● PROBLEM
Reproduce every entry below word for word, leaving out the pictures.
Start of EXERCISE MATERIAL
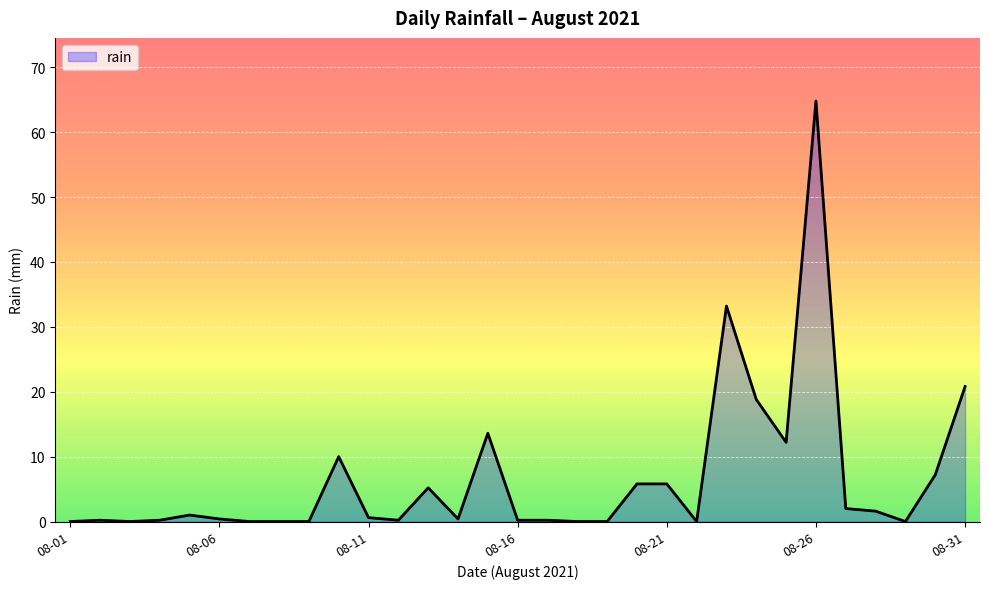

How many lines are shown in the chart?

1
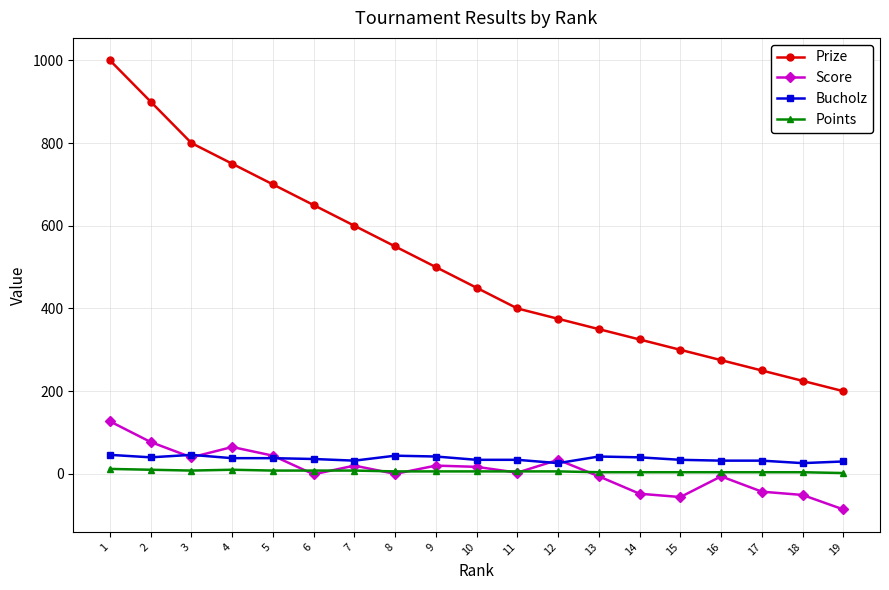

At which category does Score reach its first local valley?

3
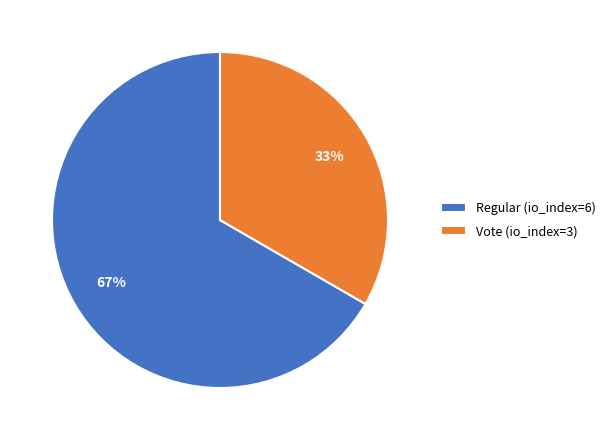

Count the number of slices in the pie.

2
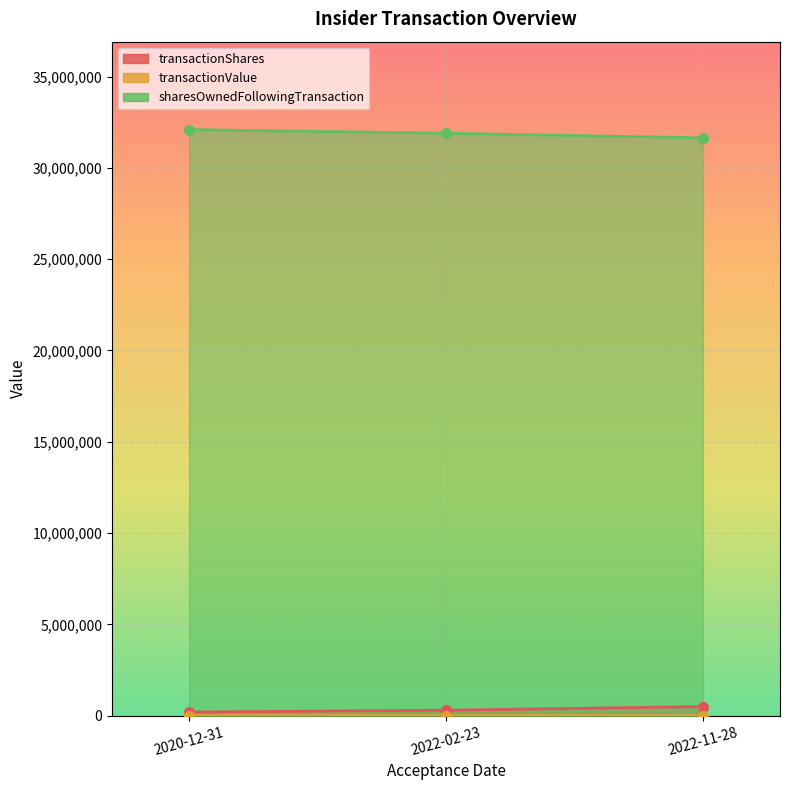

Which series has the largest range (max minus min)?

sharesOwnedFollowingTransaction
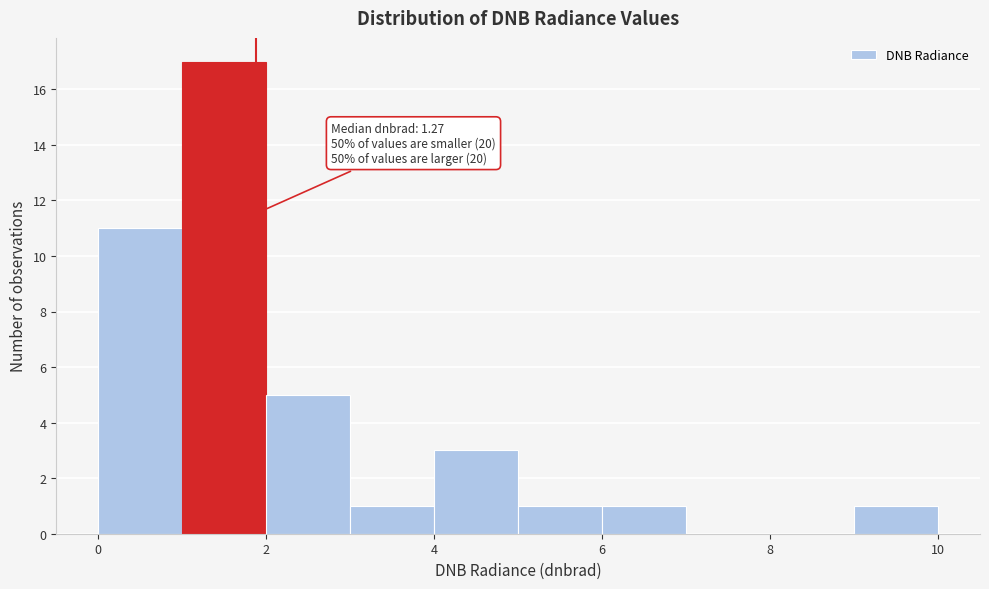

Over which range of the x-axis is the bar tallest?

1 to 2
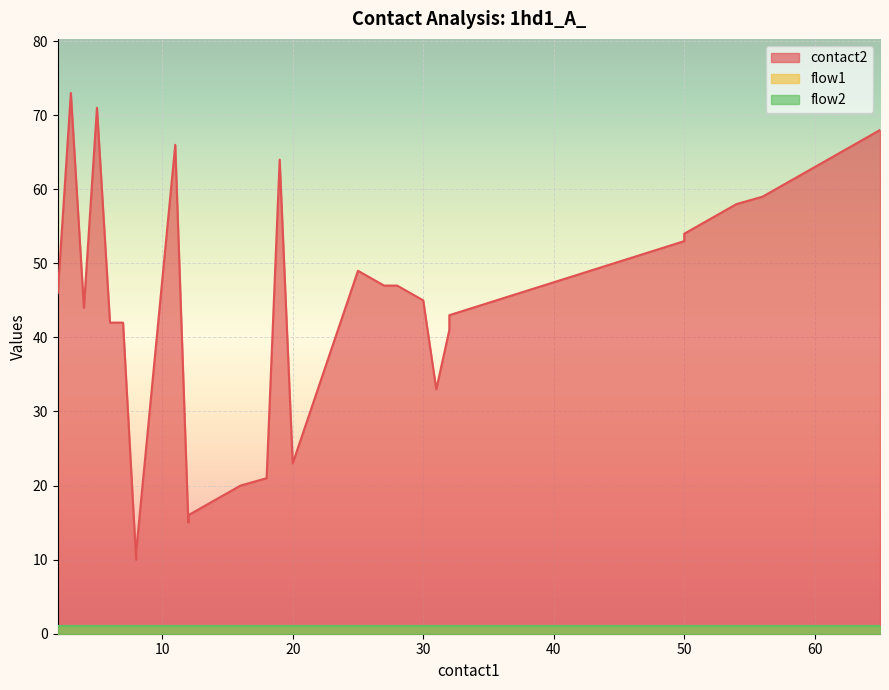

Rank the series at 19 from highest to lowest value.

contact2, flow1, flow2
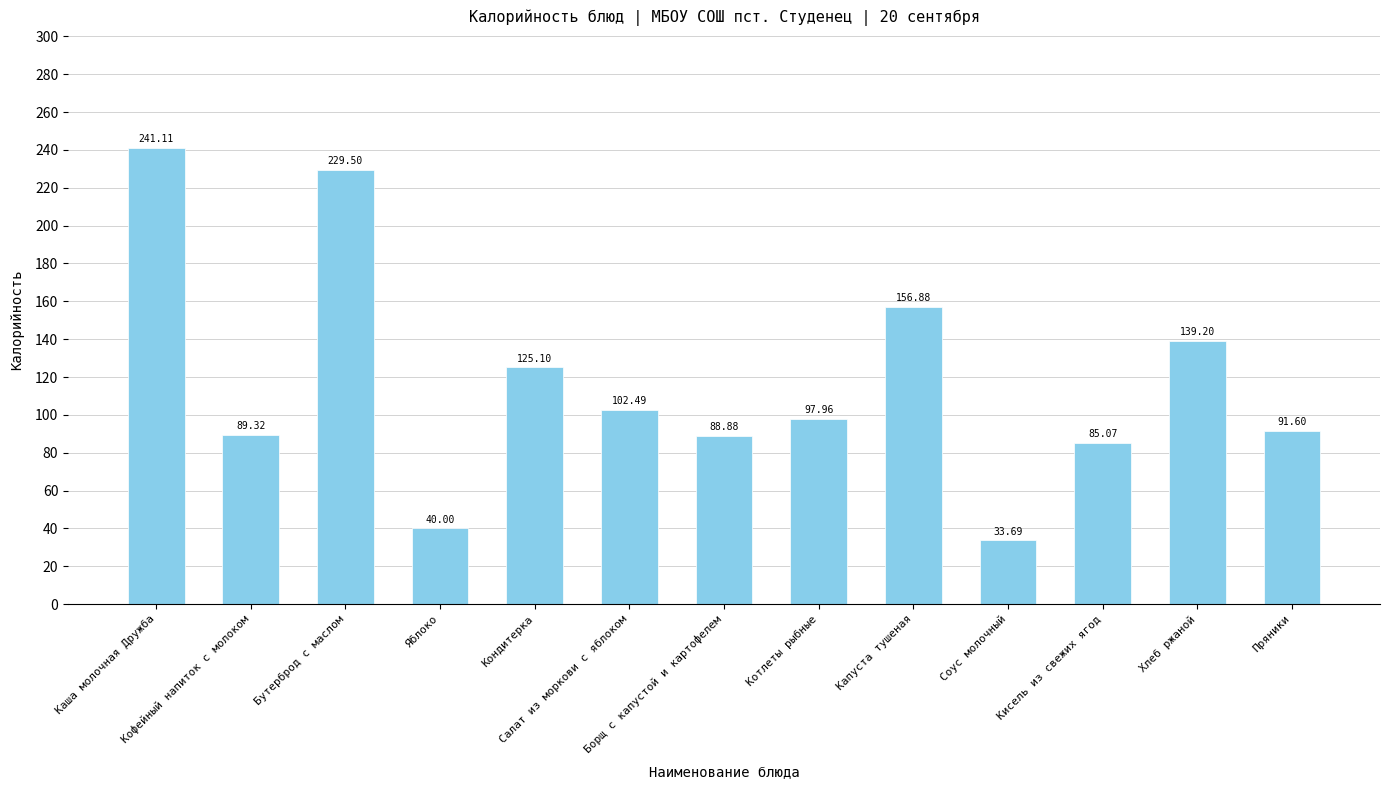

Which label corresponds to the largest value in the chart?

Каша молочная Дружба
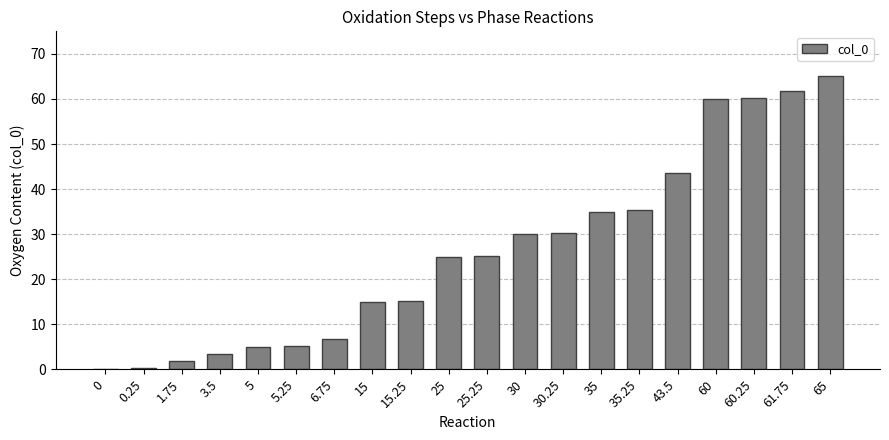

What is the sum of all values?

524.0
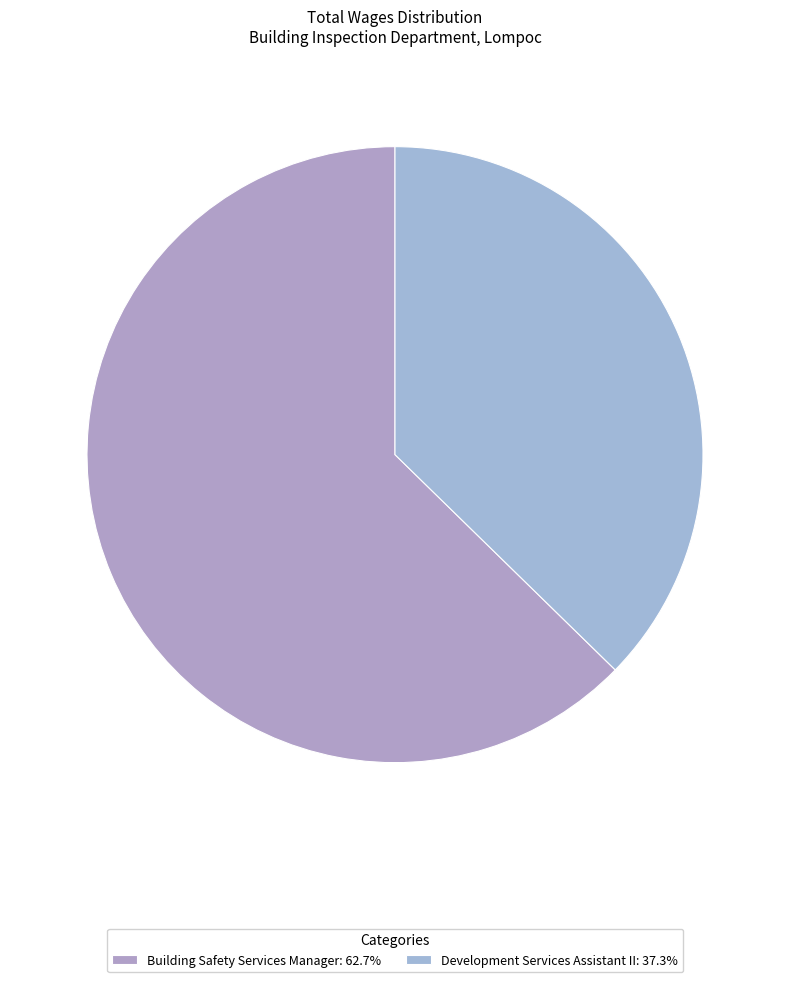

To the nearest percent, what portion does Building Safety Services Manager represent?

63%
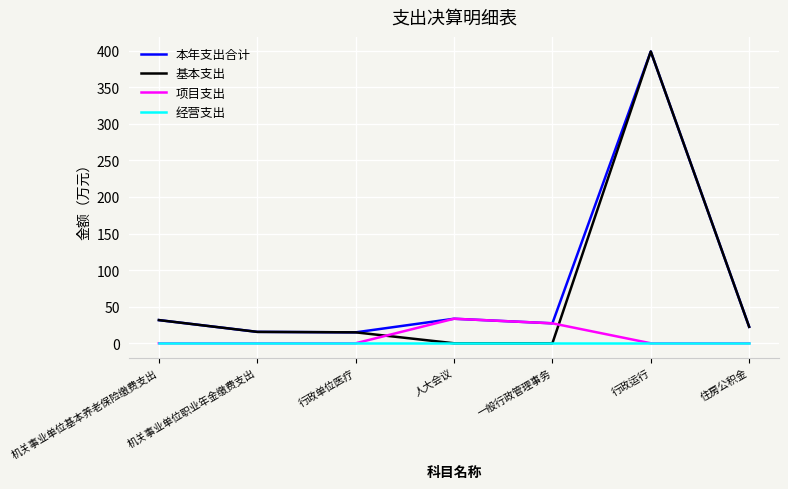

What is the spread (max minus min) of values at 机关事业单位基本养老保险缴费支出?

31.7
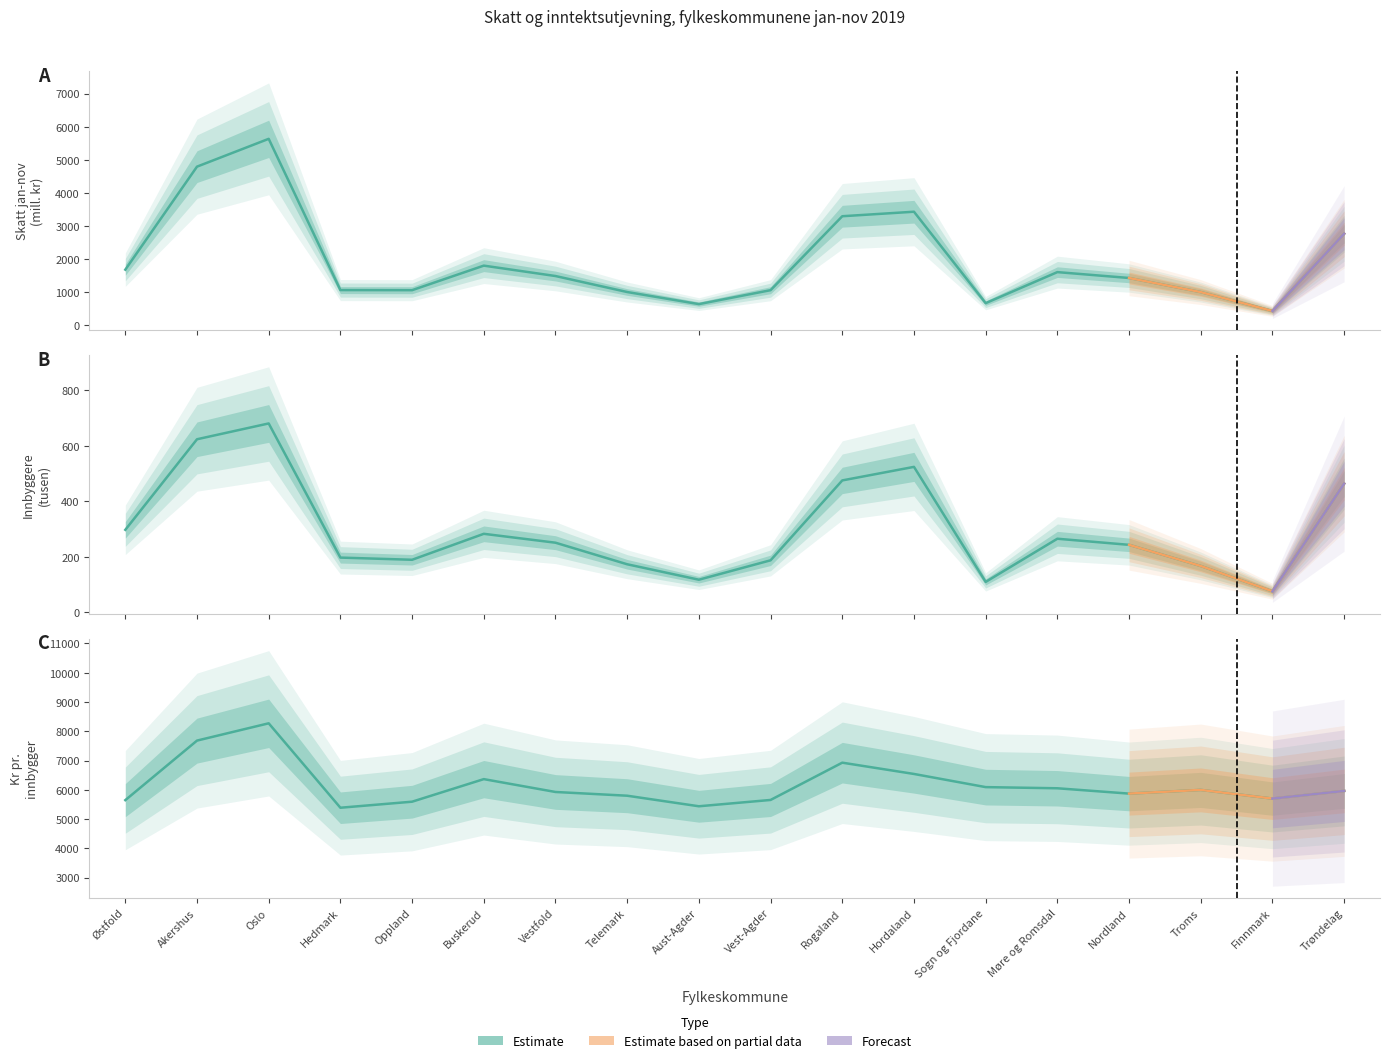

In Skatt kr pr. innb., how many points are higher than both neighbors (excluding endpoints)?

4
End of EXERCISE MATERIAL
● ANSWER FOR THE TASK
How many lines are shown in the chart?

1

At which category does Score reach its first local valley?

3

Count the number of slices in the pie.

2

Which series has the largest range (max minus min)?

sharesOwnedFollowingTransaction

Over which range of the x-axis is the bar tallest?

1 to 2

Rank the series at 19 from highest to lowest value.

contact2, flow1, flow2

Which label corresponds to the largest value in the chart?

Каша молочная Дружба

What is the sum of all values?

524.0

To the nearest percent, what portion does Building Safety Services Manager represent?

63%

What is the spread (max minus min) of values at 机关事业单位基本养老保险缴费支出?

31.7

In Skatt kr pr. innb., how many points are higher than both neighbors (excluding endpoints)?

4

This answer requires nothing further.